At the moment the actors on the ground are testing the limits of institutional tolerance. They are also examining personal alliances. The president’s earlier intervention bought time; whether it secured durable reform remains an open question.

For readers in Rivers and beyond the stakes are simple. Citizens deserve transparent accounts of public money. They need a legislature that performs its oversight role. It should not cede to patronage or intimidation.

The Assembly’s pledge to “serve the interest of Rivers people and the peace process” reads as sincere. But pledges must be matched with accountability.

If the allegations about unratified contracts and the alleged N600bn figure are substantiated, the governor will need to answer. He will not answer to political rivals. Instead, he will need to answer to history and the state’s long-suffering public institutions. If they are not, the Assembly must produce evidence to justify the extraordinary public alarm it has sounded.

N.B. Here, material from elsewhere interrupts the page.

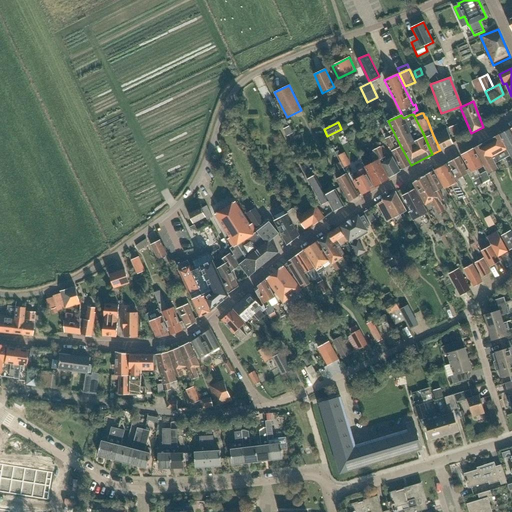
[(457,124),(449,127),(453,137),(461,134),(457,124)]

This is an active political story. As an immediate next step, we will seek documentary proof of the Assembly’s financial claims. We will also collect copies of any ministerially convened meeting minutes. Additionally, we will gather responses from the governor’s office and the FCT minister’s team for publication.

The durability of peace in Rivers will depend on sober facts replacing accusatory soundbites. The people of Rivers deserve nothing less.